一方でカスハラは、不満の解消を超えた過剰な要求・暴言・脅しといった行為を伴うという違いがあります。従業員やスタッフを傷つけたり、精神的に追い込んだりする場合もあり、社会問題化しています。
カスハラのデメリット
カスハラには、以下のようなデメリットがあります。
従業員に負担が生じる
カスハラによって、精神的・肉体的な負担を強いられるのが大きなデメリットです。例えば暴言や脅しにより心理的なストレスが蓄積し、仕事へのモチベーションや生産性が低下するケースが多く見られます。
また長時間の拘束や過剰な要求に対応することで、疲労や体調不良を引き起こし、長期的にはバーンアウト(燃え尽き症候群)に陥る可能性もあります。結果として従業員の離職や人材不足を招く恐れがあり、企業にとっても大きな損失となってしまいます。
他のお客様に悪影響を与える
カスハラ対応に追われると、従業員が他のお客様に十分なサービスを提供できなくなります。過剰な要求をされたり長時間拘束されたりすることで他のお客様の接客やサービスに割く時間が減り、サービスの質が低下してしまうのです。
またカスハラによるトラブルが周囲の目に触れることで、他のお客様が不快に感じたり、店舗やサービスへの印象が悪化したりすることもあります。こうした状況は企業の評判に影響を与え、お客様の信頼を損なうケースも多いです。
カスハラの実態|UAゼンセンによる調査
日本最大の産業別労働組合であるUAゼンセンでは、2024年1月~3月にカスタマーハラスメントに関するアンケート調査を行いました。
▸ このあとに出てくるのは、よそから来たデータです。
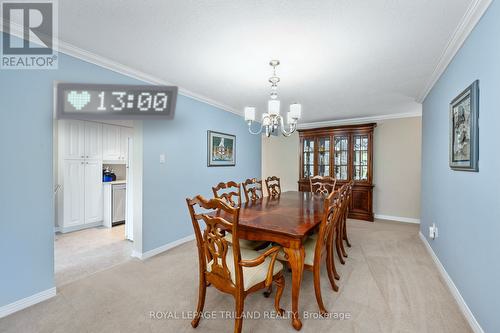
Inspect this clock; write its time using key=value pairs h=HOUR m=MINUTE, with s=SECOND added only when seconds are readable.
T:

その結果、迷惑行為への対策として「マニュアルの整備」「専門部署の設置」といった対策を行っているケースはあるものの、「特に対策はなされていない」が42.2%と最も多い結果となりました。こういった現状を受けて、ガイドラインの必要性が高まっています。
カスハラガイドラインの事例|国・自治体
ここでは、国や自治体が公開しているカスハラガイドラインの事例をご紹介します。
厚生労働省|カスタマーハラスメント対策企業マニュアル
厚生労働省では、「カスタマーハラスメント対策企業マニュアル」を作成しています。厚生労働省をはじめとして「顧客等からの著しい迷惑行為の防止対策の推進に係る関係省庁連携会議」で議論を行うとともに、対策を進めています。
例えばカスタマーハラスメントに発展させないための方法として、下記のステップを紹介します。
- ①対象を明確にして謝罪する
- ②状況を正確に把握する
- ③現場監督者または相談窓口に情報共有する
【公式サイト】顧客等からの著しい迷惑行為(いわゆるカスタマーハラスメント)について
東京都|カスハラ防止条例、2025年4月施行予定
東京都では、カスタマーハラスメントのない公正で持続可能な社会を実現するため、全国初となる「カスハラ防止条例」の制定を目指しています。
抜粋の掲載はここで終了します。